For more than a century, American historian Frederick Jackson Turner’s “frontier thesis”—which posits that the settlement and colonization of the rugged Western frontier proved the decisive factor in forming the culture of American democracy—was uniquely central to understanding American history.
Yet Native peoples viewed the expansion far differently from “winning the West” and “taming the wildness.”
To better understand how Native peoples perceived this transformational time frame in American history and its historical associations, Raymond Orr, director of the Native American and Global Indigenous Studies (NAGIS) project, the Elizabeth B. White Endowed Chair and Professor of Political Science in the University of Miami College of Arts and Sciences, turned to artificial intelligence.
“When asking whether Native Americans write or express themselves differently, we would probably say that they do, basing our answer on largely qualitative information,” said Orr, himself an enrolled member of the Citizen Potawatomi Nation, a federally recognized tribe in Oklahoma.
“With the use of AI and working with data scientists—a novel approach in terms of Native peoples research—we’ve been able to contribute a quantitative response to the question of expression,” Orr added.
For “Native-authored works in the HathiTrust Digital Library,” a project conducted in collaboration with the HathiTrust Research Center and with generous support from the Mellon Foundation, Orr and fellow researchers Kun Lu and Raina Heaton at the University of Oklahoma, Ryan Dubnicek at the University of Illinois Urbana-Champaign, and Isabella Magni at the University of Sheffield reviewed more than 700 authors’ works.
The researchers created two databases of the works of Native authors and non-Native authors to assess linguistic choices relating to “the frontier” and associative subjects and captured within a 200-year window of time.
“This computer-verified analysis acknowledges that authors write about American history differently.

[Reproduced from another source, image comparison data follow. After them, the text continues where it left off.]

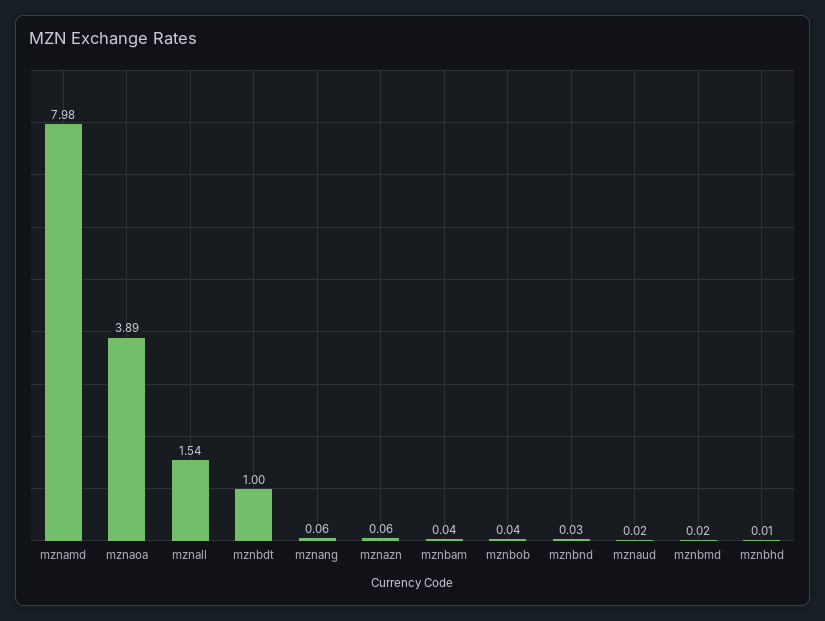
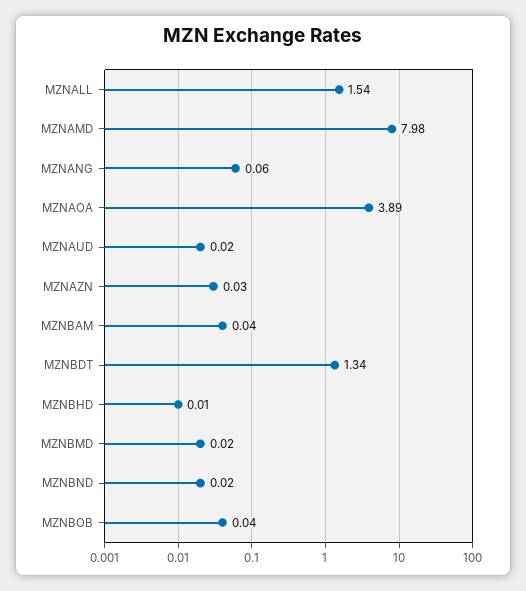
  {
    "mznamd": 7.98,
    "mznaoa": 3.89,
    "mznall": 1.54,
-   "mznbdt": 1,
+   "mznbdt": 1.34,
    "mznang": 0.06,
-   "mznazn": 0.06,
+   "mznazn": 0.03,
    "mznbam": 0.04,
    "mznbob": 0.04,
-   "mznbnd": 0.03,
+   "mznbnd": 0.02,
    "mznaud": 0.02,
    "mznbmd": 0.02,
    "mznbhd": 0.01
  }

Many people can tell you that and you can believe it, but how widespread is it? Our study helps to establish that,” Orr said.
Native authors, for example, employed terms related to nature, colonization, and geography that have different implications for Native and non-Native peoples.
In reference to the term “frontier,” Native authors often quote or distance themselves from it, reflecting a viewpoint that expresses a point of loss rather than a central American character-building event, according to Orr.
The frontier has been described as the central event or process in creating the American character and driving major sociological and economic change—free and open land, the growth of a middle class, migration from the East and away from urban centers—and generated all kinds of literature related to it, he noted.
“You could assume that Native Americans would think about it differently, and we did find significant differences both qualitatively and quantitatively,” he said.
The researchers used a sentiment analysis—positive or negative associations—encapsulated within a five- to seven-word proxy or perimeter around the term, such as “the dangerous frontier” (negative) or “fortune was made on the frontier” (positive).
“We do want to know how people write differently and express themselves differently, and the study tells us about social change perhaps even more than about ethnic or cultural differences,” Orr added.
In terms of which authors qualify as Native vis-à-vis non-Native, Orr admitted the distinction was imperfect. Native peoples who were federally recognized on both sides of the border between U.S. and Canada were included.
Orr, who joined the University in 2023 after teaching stints in Oklahoma and Australia, brings a long history of exploring the political worlds of Native peoples to his role as NAGIS director.
“What we’re trying to do is highlight the ways in which Native peoples have made contributions and often have done so without recognition and under difficult circumstances,” Orr said.